Eine verwilderte Insektenecke oder eine Eidechsenburg im Garten wären gute Ideen für Hausbesitzer:innen, ein begrünter Balkon oder eine Mitgliedschaft in einem Gemeinschaftsgarten wären Möglichkeiten für Stadtbewohner:innen.

Ihr versteht, worauf ich hinauswill? Alles ist eins, alles hängt mit allem zusammen.

Ein guter Anfang wäre auf jeden Fall, dafür ein Bewusstsein zu entwickeln.

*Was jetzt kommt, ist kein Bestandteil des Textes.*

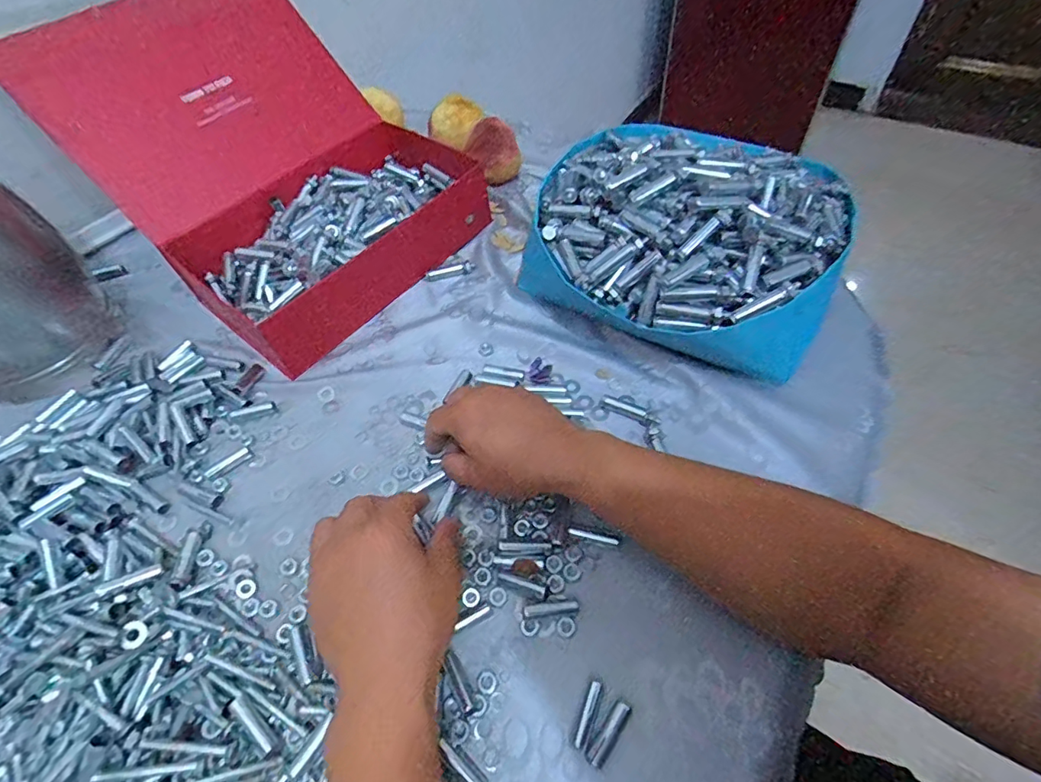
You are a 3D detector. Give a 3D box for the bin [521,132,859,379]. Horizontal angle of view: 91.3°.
[{"bbox_3d":[0.150,-0.148,0.484,0.266,0.134,0.245,18,58,17],"label":"bin"}]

Dieser Beitrag hat einen Kommentar

  1. Roland

    Schöner Artikel, wie immer.
    Allerdings möchte ich die Aussage: „Dem Wald geht es schlecht“ nicht per se so stehen lassen.
    Es geht nicht generell „dem Wald“ schlecht – nur vielen einzelnen Wäldern, was – wie Du richtig geschrieben hast, nicht zuletzt vielen Fehlern der Waldwirtschaft aus der Nachkriegszeit geschuldet ist.
    Bestes Beispiel dafür ist der Nationalpark Harz. Die vielen Quadratkilometer toter Wald dort sind Folge der früheren Monokultur-Wirtschaft, die das Ökosystem des Waldes außer Funktion gesetzt hat. Der Weg der jetzt dort gegangen wird ist ein langer Weg – aber es wird wieder der richtige sein.
    Insgesamt ist es in Europa aber so, dass wir in den meisten Gebieten noch immer „Pluswald“ haben.
    In diesem Zusammenhang interessant, sich mal das Thema PEFC-zertifizierte Holzgewinnung anzuschauen.
    Zum Thema Bauen mit Holz kann man jedenfalls sagen, dass Holzbau insgesamt immer noch die ökologischste Art und Weise ist, zu bauen. Jede Minute wächst alleine in Bayern im Wald sprichwörtlich ein Einfamilienhaus.
    Es ist also insgesamt nicht überall so düster. Mit Vernunft und guter Bewirtschaftung lässt sich definitiv noch vieles retten.